Press Faces Hard Times in Africa: Repression Persists in Many Countries

Abidjan, Ivory Coast, Jan. 13–When this country opened the way for an independent press at the turn of the decade, the blossoming of newspapers of nearly every political persuasion was widely hailed as a critical stepping stone toward true multiparty democracy.

But here, as elsewhere in Africa, rather than marking a clean break with an authoritarian past, the era of multiparty politics has been a time of increased hardship and repression for journalists who dare criticize powerful incumbents.

Since Henri Konan Bédié became president in 1993, the government has repeatedly jailed journalists and fined publications that are judged too critical under press laws that international human rights experts say give the authorities unusually free rein to crack down on enemies. In one example, a leading opposition newspaper, La Voie, recently published a headline saying Mr. Bédié’s presence at a continent-wide soccer championship brought bad luck to the Ivory Coast side, which lost the match. The government imposed two-year prison sentences on the editor and two reporters and suspended the newspaper for “offense to the head of state.”

“Since Bédié came to power, journalists sleep with one eye shut,” said Diégou Bailly, president of the Ivory Coast Journalists Union, and editor of the independent paper Le Jour. “Arrests, beatings, insults and scorn have become the daily lot of the press. This does nothing to honor the government, which ought to think about changing its strategy.”

Beyond the outcry among local journalists, the move against La Voie and another critical paper, Le Republicain, provoked swift condemnation from diplomats and international press groups.

“Among diplomatic observers, patience is definitely beginning to fray, and informed sources will be looking with interest at the forthcoming human rights reports to be issued on Ivory Coast,” one Western diplomat said. “In the beginning, there was a very big benefit of the doubt here waiting to see the democrat buried deep down inside this man. We haven’t seen it yet.”

In an exchange of New Year’s greetings with the diplomatic corps, Mr. Bédié urged foreign diplomats to invite “your journalists” to witness the workings of an opposition press that he said had confused “their mission with the organizing of public disturbances.”

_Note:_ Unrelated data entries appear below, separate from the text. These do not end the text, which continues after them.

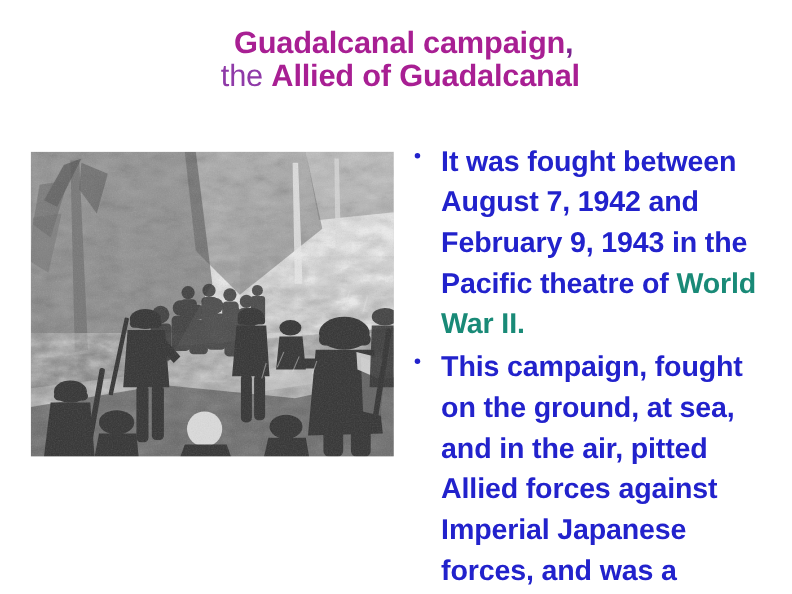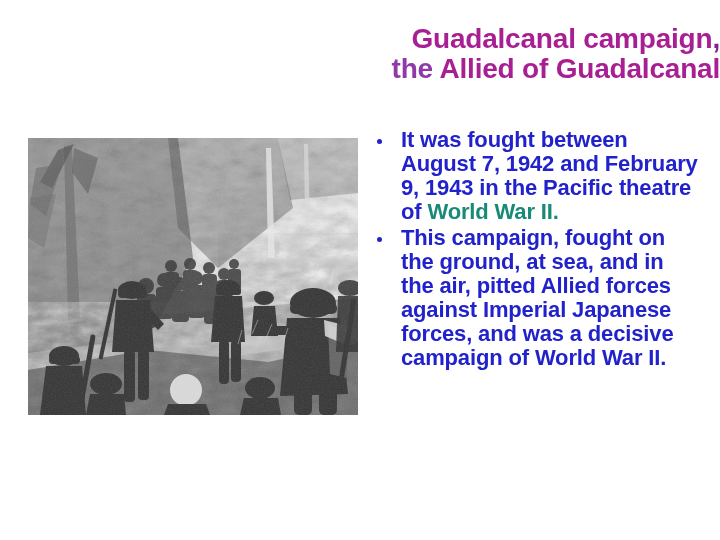--- a/index.html
+++ b/index.html
@@ -15,42 +15,42 @@
     font-family: "Liberation Sans", sans-serif;
     -webkit-font-smoothing: antialiased;
   }
 
   
   #title-block {
     position: absolute;
     left: 0;
     top: 24px;
     width: 720px;
-    text-align: right;
+    text-align: center;
     line-height: 1.08;
   }
   .title-line {
     display: block;
     white-space: nowrap;
     font-size: 28px;
     letter-spacing: -0.2px;
   }
   #title-line-1 { padding-left: 14px; }
   #title-line-2 { padding-left: 8px; }
 
   .t-strong {
     font-weight: bold;
     color: #a81f93;
   }
   .t-comma {
     font-weight: bold;
     color: #7d2590;
   }
   .t-light {
-    font-weight: bold;
+    font-weight: normal;
     color: #8f3aa8;
   }
 
   
   #photo-frame {
     position: absolute;
     left: 28px;
     top: 138px;
     width: 330px;
     height: 277px;
@@ -63,23 +63,23 @@
   #bullet-list {
     position: absolute;
     left: 372px;
     top: 128px;
     width: 330px;
   }
   .bullet-item {
     position: relative;
     padding-left: 29px;
     margin-bottom: 2px;
-    font-size: 22px;
+    font-size: 26px;
     font-weight: bold;
-    line-height: 24px;
+    line-height: 37px;
     color: #2222cc;
     letter-spacing: -0.15px;
   }
   .bullet-dot {
     position: absolute;
     left: 5px;
     top: 11px;
     width: 5px;
     height: 5px;
     border-radius: 50%;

Journalists in the pro-government press here have defended Mr. Bédié’s stance toward the press, using an argument that has long served as a justification for some of Africa’s most ruinous dictatorships.

“Our small nations are still fragile and require a lot of serenity to develop,” said Venance Konan, editor of Ivoire Soir, a pro-government tabloid. “Liberty of the press, as seen by a Westerner, is different from what we see as Africans. We still have ethnic problems that can explode at any moment, for example, and when a journalist incites tribal hatred, it is better to put him in jail.”

International press watchdogs say the crackdown here reflects a much broader trend in Africa, where multiparty systems are still typically headed by leaders who cut their political teeth during long years of one-party rule and have never reconciled themselves to being called to account by a critical press.

In Ethiopia and Zambia, which have have been widely praised for democratic and economic reforms after years of corrupt and repressive government, press experts say critical journalists have nonetheless been the target of frequent and sometimes violent witch-hunts.

In Kenya, which is preparing to hold multiparty elections, the authorities recently announced that they were contemplating new rules governing press behavior, including that of foreign journalists.

In Nigeria, which long had what was arguably the most vibrant press in Africa, the military authorities have recently arrested dozens of journalists, ransacked their offices and closed their publications.

“In one country after another we have seen the press lose many of its top editors, as papers have been closed down, reporters jailed and people forced into exile,” said Kakuna Kerina, the Africa coordinator of the Committee to Protect Journalists, a New York-based press group.

“Under the one-party dictatorships, people at least knew where they stood. Nowadays, when we have these supposed rights, every time a journalist takes a step toward claiming them, they are yanked two or three steps backward.”